Por servirnos de un ejemplo, probablemente todos y todas debemos recordar qué estábamos haciendo y dónde nos encontrábamos el día del atentado de las torres gemelas, en el momento en que recibimos la noticia (volvía de un viaje con mi familia; se encontraba en el hogar mirando una película; estaba con mis amigas tomando un café, etcétera.). O sea memoria episódica , que la amígdala se ocupa que debemos recordar ya que para nosotros/as fue muy sorprendente y, consecuentemente, esta pequeña región estimó que no debíamos olvidar. La amígdala nos pone en marcha y nos prepara para este estímulo (nos puede generar taquicardia, tensión muscular, aumento de la respiración, dilatación pupilar, etc.).

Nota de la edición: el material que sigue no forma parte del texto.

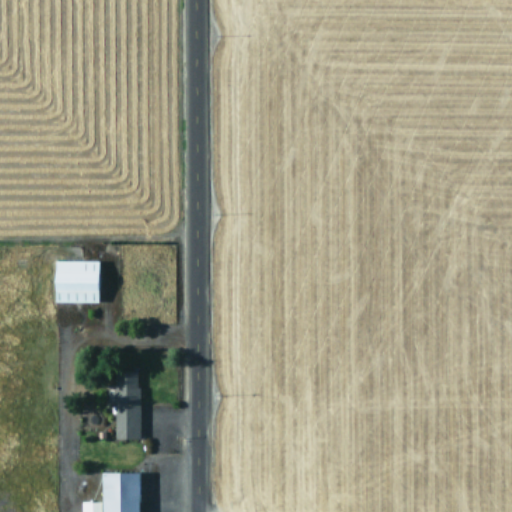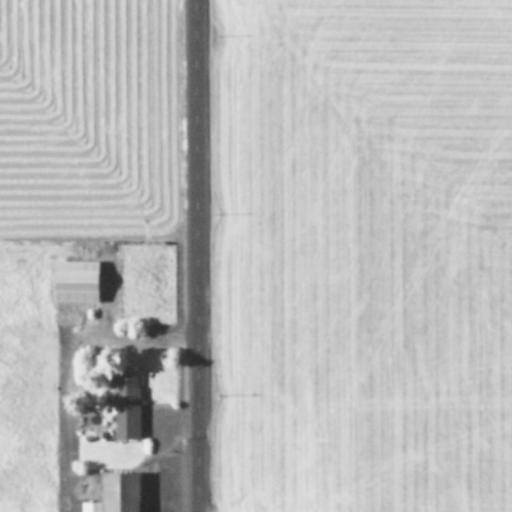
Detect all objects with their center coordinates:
road: (189, 256)
crop: (255, 256)
building: (119, 493)
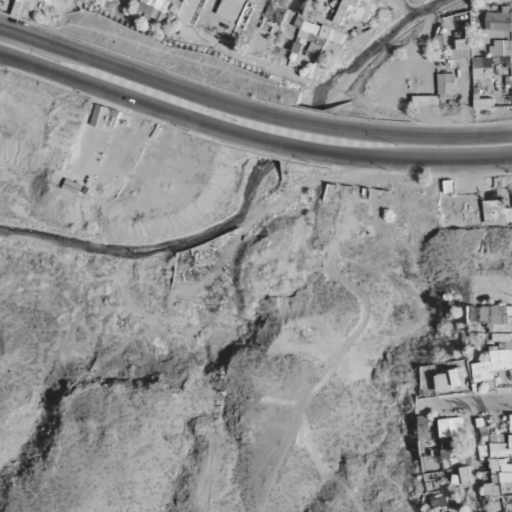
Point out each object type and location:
building: (482, 85)
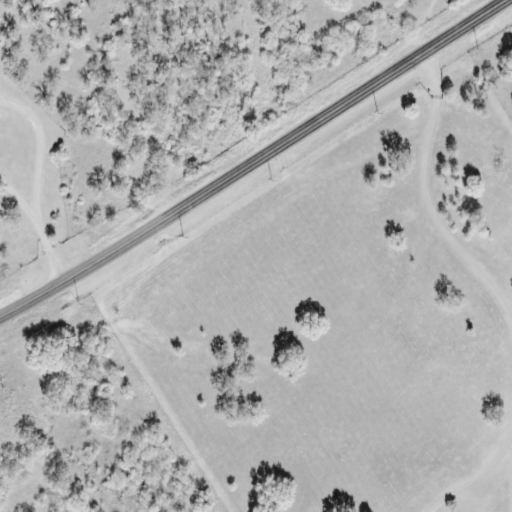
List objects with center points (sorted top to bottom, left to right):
road: (60, 140)
road: (255, 160)
road: (432, 197)
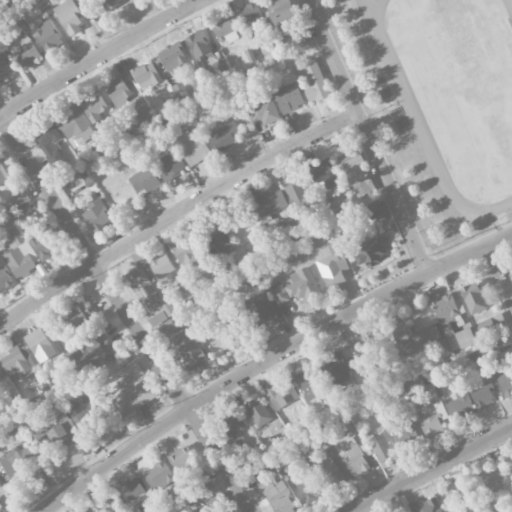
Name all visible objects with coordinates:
building: (110, 3)
building: (44, 10)
building: (279, 11)
building: (249, 14)
building: (69, 18)
building: (224, 30)
building: (47, 36)
building: (294, 39)
building: (200, 49)
building: (26, 50)
road: (100, 58)
building: (173, 58)
building: (4, 69)
building: (146, 77)
building: (313, 81)
building: (117, 93)
building: (289, 98)
building: (95, 107)
building: (143, 113)
building: (264, 113)
building: (117, 121)
building: (75, 128)
road: (369, 136)
building: (226, 137)
building: (50, 144)
building: (193, 148)
building: (171, 166)
building: (4, 171)
building: (355, 173)
building: (325, 177)
building: (144, 181)
building: (300, 198)
building: (20, 199)
building: (269, 203)
building: (377, 212)
road: (176, 214)
building: (96, 217)
building: (326, 233)
building: (217, 241)
building: (41, 246)
building: (372, 251)
building: (18, 254)
building: (185, 254)
building: (331, 265)
building: (162, 267)
road: (501, 269)
building: (5, 281)
building: (143, 288)
building: (296, 288)
building: (186, 290)
building: (473, 298)
building: (259, 312)
road: (127, 315)
building: (76, 319)
building: (157, 319)
building: (452, 324)
building: (489, 324)
building: (168, 328)
building: (412, 336)
building: (40, 346)
building: (367, 346)
building: (188, 350)
building: (93, 354)
road: (269, 359)
building: (18, 362)
building: (337, 368)
building: (0, 381)
building: (309, 384)
building: (505, 384)
building: (414, 385)
building: (132, 392)
building: (281, 395)
building: (483, 395)
building: (454, 410)
building: (257, 413)
building: (86, 416)
building: (430, 417)
building: (232, 430)
building: (406, 435)
building: (59, 437)
building: (380, 448)
building: (352, 453)
building: (245, 455)
building: (19, 461)
building: (184, 463)
road: (433, 469)
building: (155, 474)
building: (331, 474)
building: (492, 484)
building: (134, 491)
building: (209, 491)
building: (309, 491)
building: (277, 495)
building: (214, 502)
building: (113, 506)
building: (427, 506)
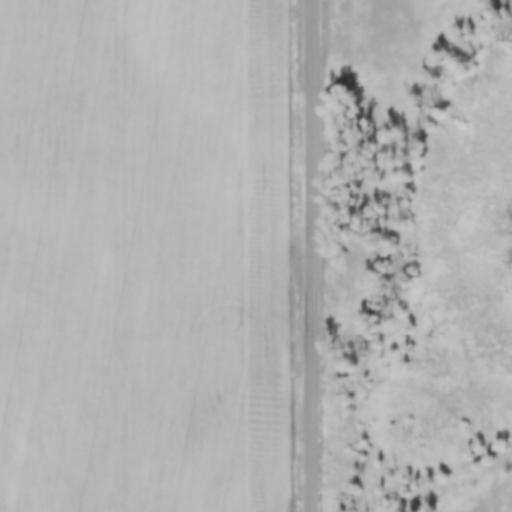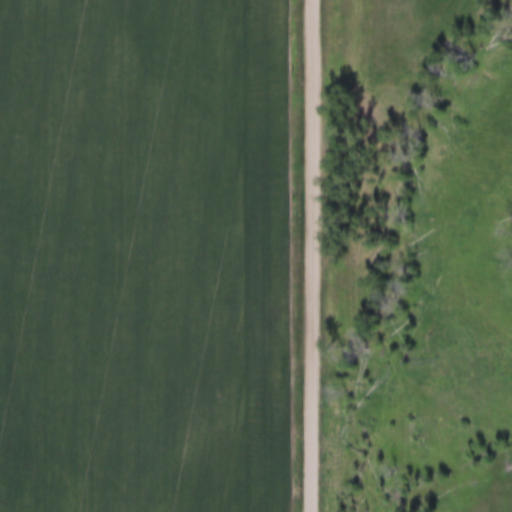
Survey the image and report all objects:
road: (311, 256)
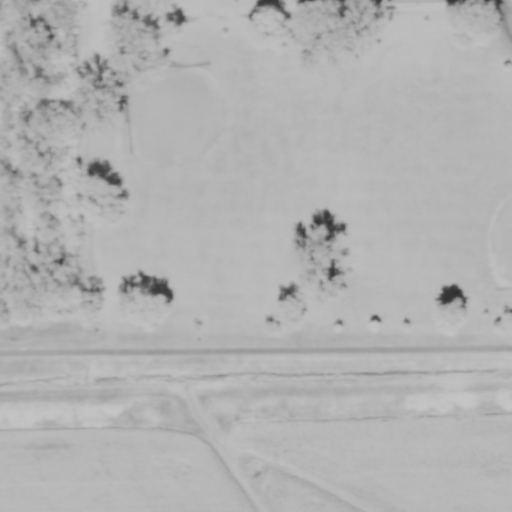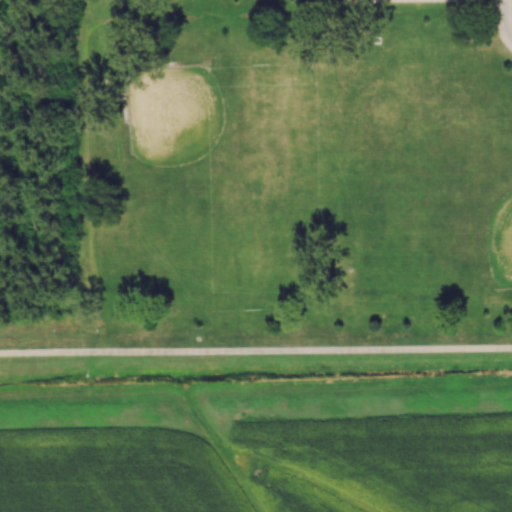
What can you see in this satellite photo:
parking lot: (387, 0)
road: (505, 20)
park: (227, 154)
park: (290, 179)
park: (454, 202)
road: (255, 350)
crop: (272, 467)
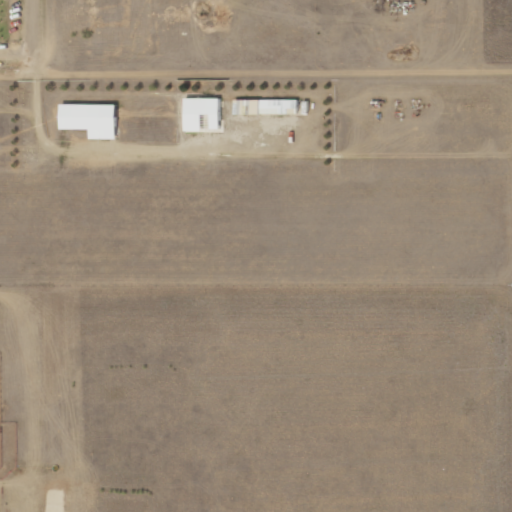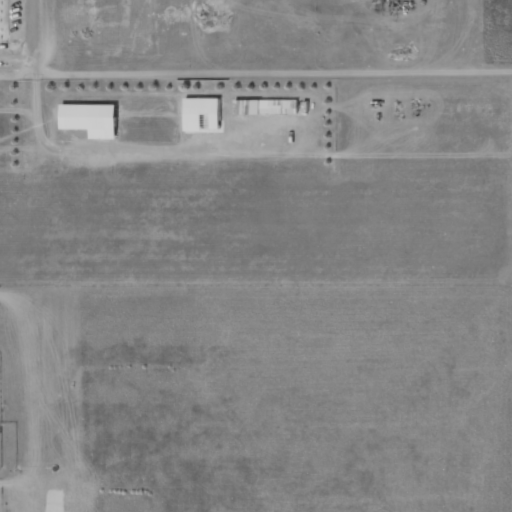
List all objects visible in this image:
road: (35, 35)
road: (274, 70)
building: (266, 107)
building: (202, 115)
building: (90, 119)
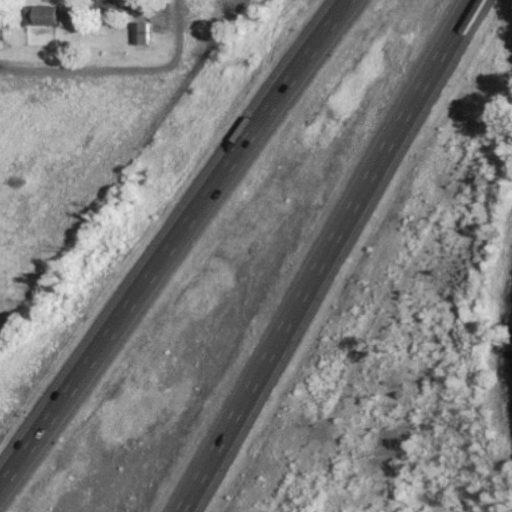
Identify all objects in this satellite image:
building: (38, 15)
building: (137, 33)
crop: (78, 130)
road: (178, 245)
road: (324, 255)
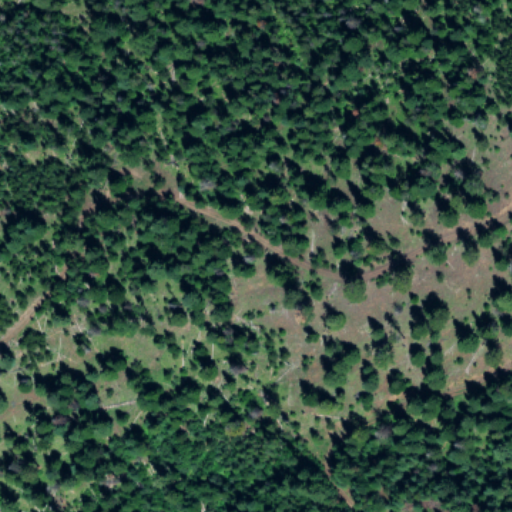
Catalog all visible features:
road: (232, 250)
road: (465, 475)
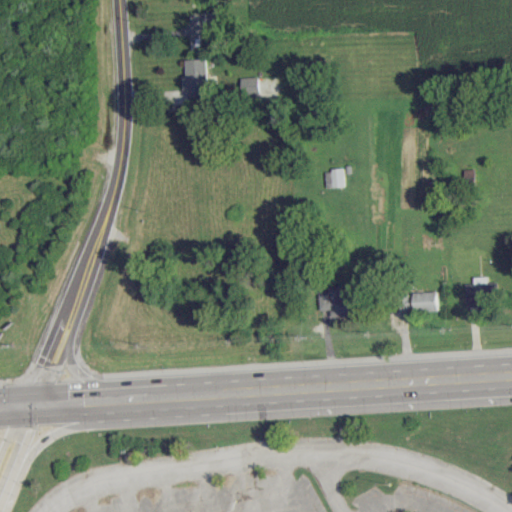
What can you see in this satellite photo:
crop: (405, 25)
building: (197, 77)
building: (251, 84)
road: (125, 136)
building: (334, 177)
building: (482, 292)
building: (425, 300)
building: (338, 302)
road: (66, 336)
traffic signals: (40, 355)
road: (39, 356)
road: (499, 374)
road: (86, 378)
road: (499, 380)
road: (307, 386)
traffic signals: (83, 400)
road: (63, 401)
road: (64, 428)
traffic signals: (29, 430)
road: (20, 451)
road: (273, 453)
road: (291, 482)
road: (325, 483)
road: (245, 485)
road: (209, 488)
road: (167, 491)
road: (127, 494)
road: (88, 499)
road: (395, 500)
road: (51, 509)
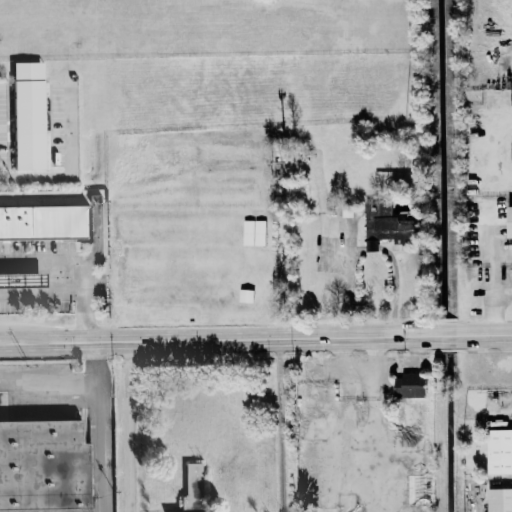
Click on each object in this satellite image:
building: (31, 114)
road: (72, 169)
road: (497, 172)
road: (505, 184)
building: (45, 220)
building: (388, 222)
building: (254, 231)
building: (375, 243)
building: (449, 251)
road: (75, 265)
building: (34, 278)
building: (45, 278)
building: (4, 279)
building: (449, 282)
road: (41, 291)
building: (248, 294)
road: (256, 339)
road: (50, 381)
building: (413, 383)
road: (372, 424)
road: (102, 426)
building: (416, 432)
building: (501, 450)
building: (45, 465)
building: (45, 466)
building: (195, 488)
building: (418, 488)
road: (148, 490)
building: (501, 499)
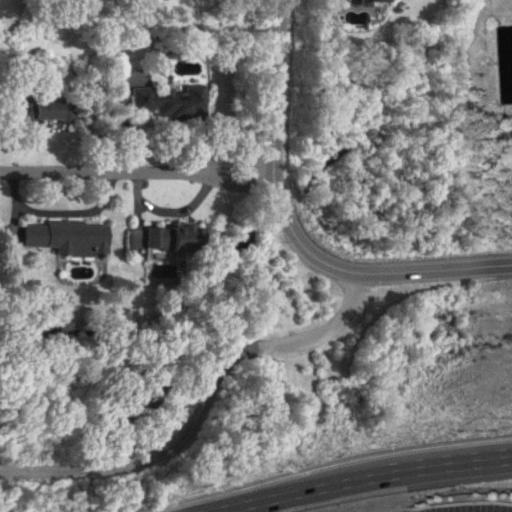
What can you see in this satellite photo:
building: (360, 2)
building: (168, 101)
building: (42, 106)
road: (124, 122)
road: (229, 160)
road: (95, 171)
road: (230, 183)
road: (57, 210)
road: (164, 211)
road: (289, 233)
building: (65, 236)
building: (170, 237)
road: (196, 400)
road: (361, 481)
road: (254, 507)
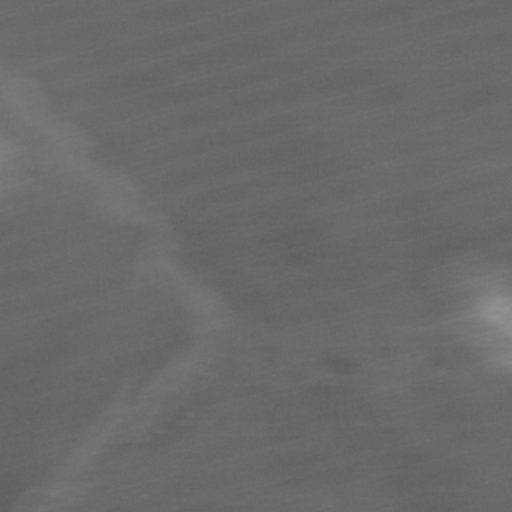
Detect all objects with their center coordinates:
crop: (256, 256)
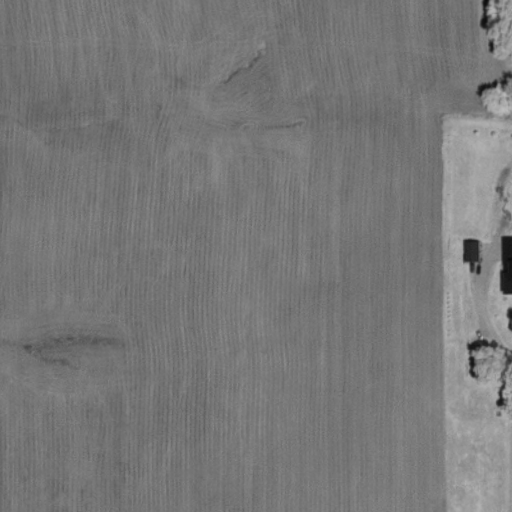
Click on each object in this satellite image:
building: (510, 268)
road: (504, 377)
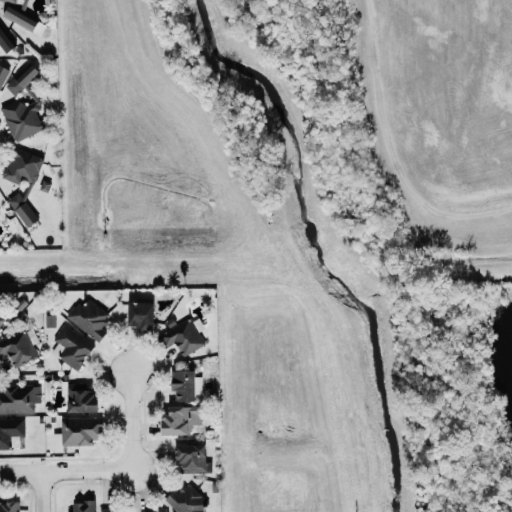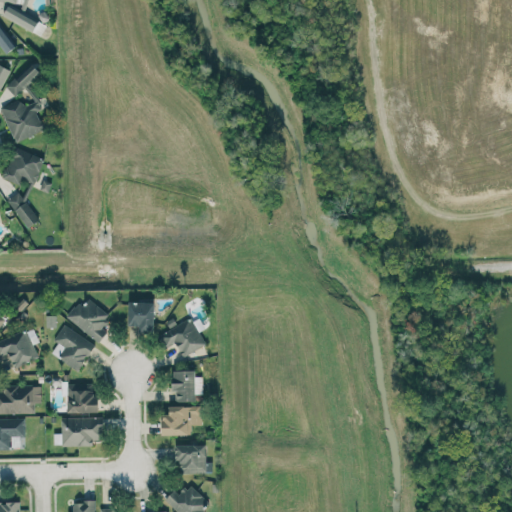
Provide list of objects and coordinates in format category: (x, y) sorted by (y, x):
building: (19, 13)
building: (5, 40)
building: (2, 73)
building: (23, 106)
building: (22, 167)
building: (23, 208)
river: (317, 251)
road: (493, 262)
building: (141, 315)
building: (89, 317)
building: (2, 320)
building: (185, 335)
building: (72, 347)
building: (18, 348)
building: (198, 384)
building: (183, 385)
building: (81, 397)
building: (19, 398)
road: (132, 419)
building: (181, 419)
building: (11, 430)
building: (81, 430)
building: (192, 458)
road: (66, 471)
road: (40, 492)
building: (187, 500)
building: (9, 506)
building: (84, 506)
building: (107, 509)
building: (161, 511)
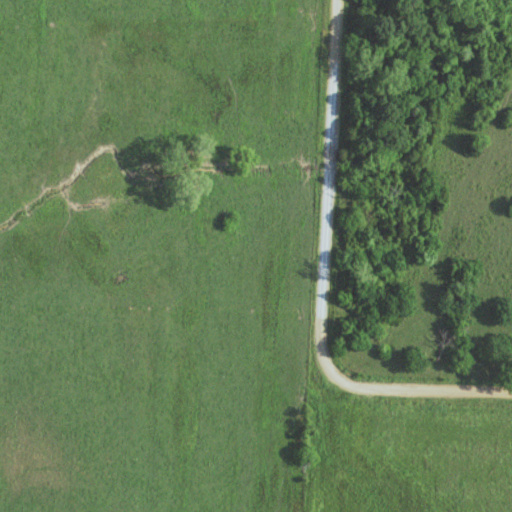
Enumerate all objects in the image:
road: (326, 278)
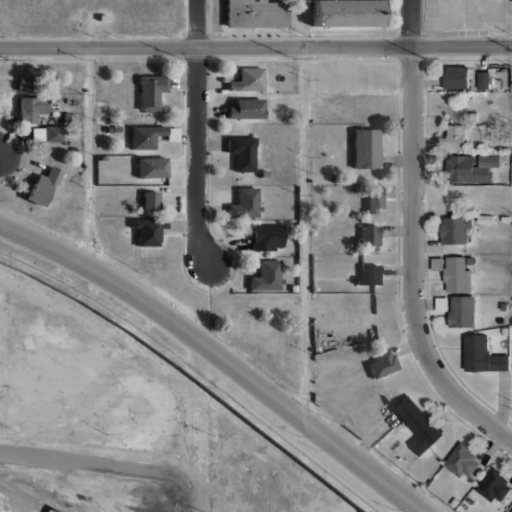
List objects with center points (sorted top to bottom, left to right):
building: (256, 13)
building: (256, 13)
building: (346, 13)
building: (347, 13)
parking lot: (442, 14)
building: (102, 17)
road: (256, 45)
parking lot: (352, 76)
building: (456, 78)
building: (456, 78)
building: (26, 79)
building: (29, 79)
building: (247, 79)
building: (247, 80)
building: (483, 80)
building: (484, 80)
building: (433, 84)
building: (439, 84)
building: (151, 91)
building: (147, 94)
building: (31, 108)
building: (31, 110)
building: (66, 116)
road: (348, 127)
building: (489, 129)
road: (195, 131)
building: (52, 133)
building: (53, 133)
building: (145, 136)
building: (456, 137)
building: (456, 138)
building: (141, 139)
building: (366, 147)
building: (366, 148)
building: (241, 151)
building: (242, 152)
road: (91, 156)
building: (489, 163)
building: (152, 167)
building: (153, 169)
building: (471, 169)
building: (468, 171)
building: (42, 186)
building: (42, 187)
building: (374, 198)
building: (374, 198)
building: (151, 199)
building: (154, 199)
building: (246, 201)
building: (245, 203)
road: (304, 208)
building: (505, 219)
building: (485, 220)
building: (456, 230)
building: (148, 231)
building: (148, 231)
building: (458, 233)
building: (369, 235)
building: (372, 236)
building: (266, 237)
building: (267, 237)
road: (412, 239)
building: (368, 274)
building: (460, 274)
building: (369, 275)
building: (457, 275)
building: (266, 276)
building: (267, 277)
building: (462, 312)
building: (463, 315)
building: (482, 351)
road: (219, 355)
building: (483, 356)
building: (385, 362)
building: (382, 363)
building: (418, 425)
building: (418, 425)
building: (462, 462)
building: (463, 462)
building: (493, 486)
building: (494, 486)
building: (470, 501)
building: (454, 502)
building: (463, 506)
building: (54, 511)
building: (57, 511)
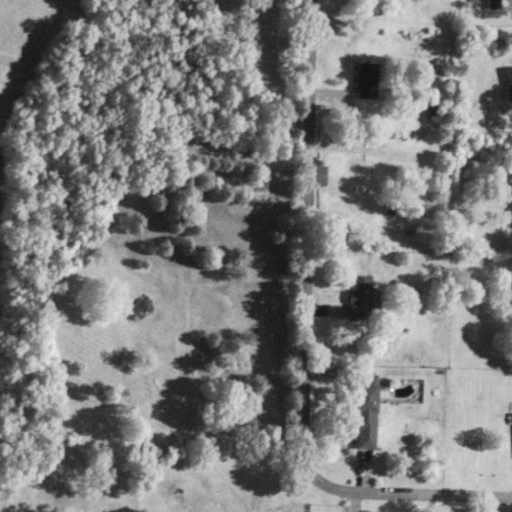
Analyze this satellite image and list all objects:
building: (367, 78)
building: (367, 79)
building: (509, 81)
building: (510, 81)
building: (358, 186)
building: (358, 187)
road: (307, 246)
building: (360, 295)
building: (361, 295)
building: (365, 414)
building: (365, 414)
road: (417, 496)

Sin embargo, existe la oportunidad de disociación entre sentimiento y manifestación sensible, cuando menos en el hombre. Al fin y al cabo, las conmuevas, para Panksepp , se consideran como ciertos géneros de procesos sincronizadores y/o organizadores que se producen en el cerebro, activando determinadas tendencias de acción. Una aportación esencial de los últimos tiempos es la de Henry (Henry y Stephens, 1977; Henry, 1986). En un sentido amplio, Henry apunta hacia la implicación de la corteza, el sistema límbico, los sistemas neuroendocrinos y el trocoencéfalo en la emoción. Basándose en gran medida en las aportaciones anteriores de MacLean, Henry asegura que los estímulos psicosociales y ambientales llegan al sujeto, en quien la experiencia pasada y los patrones de conducta genéticamente ciertos concretan el modo perfecto a través de el que el sujeto reaccionará. La contestación a estas dos fuentes (estímulos generalmente y determinantes de la conducta) es procesada en el neocórtex y en el sistema límbico.

2) sin embargo, no es una contestación como un todo en el sentido de que todas y cada una de las estructuras autonómicamente inervadas exhiban iguales aumentos o disminuciones en su desempeño. Se acostumbran a observar sorprendentes diferencias intra individuales en el nivel en que se activan las distintas funciones fisiológicas. Desde el punto de vista de las respuestas autonómicas y viscerales, se observan efectos de activación simpática, tales como dilatación pupilar, incremento en la tasa de respiración, aumento en la presión sanguínea e inhibición de la actividad gástrico-intestinal. La concepción de McDougall pasó inadvertida de manera sistemática (Austin y Vancouver, 1996; MacLeod, 1999); sin embargo, el estudio de las cogniciones prospectivas y su relación con la emoción es un ámbito imprescindible para entender la Emoción y la Motivación en su sentido mucho más amplio. En efecto, la representación de una misión, así como la dimensión cariñosa asociada a la eventual consecución de exactamente la misma están en la base explicativa de cualquier conducta.

Las Adversidades En El Procesamiento Sensible Del Trauma

Como mucho, podríamos plantear la oportunidad de que se intente una respuesta elemental de preparación, de defensa por norma general. A nuestro enteder, el valor adaptativo que tiene la aportación de LeDoux es indiscutible. Si bien la respuesta rápida, “precipitada”, que genera la amígdala no sea correcta, o sea, si bien las más de las veces se trate solo de una falsa alarma, es conveniente ese tipo de fallo al que supondría no reaccionar a tiempo y padecer las consecuencias de una situación peligrosa. O, lo que es lo mismo, en términos evolucionistas, es más adaptativa la existencia de muchas ocasiones catalogadas como “falso positivo” que de una sola clasificada como “falso negativo”, en tanto que esa sola situación puede ser también la última.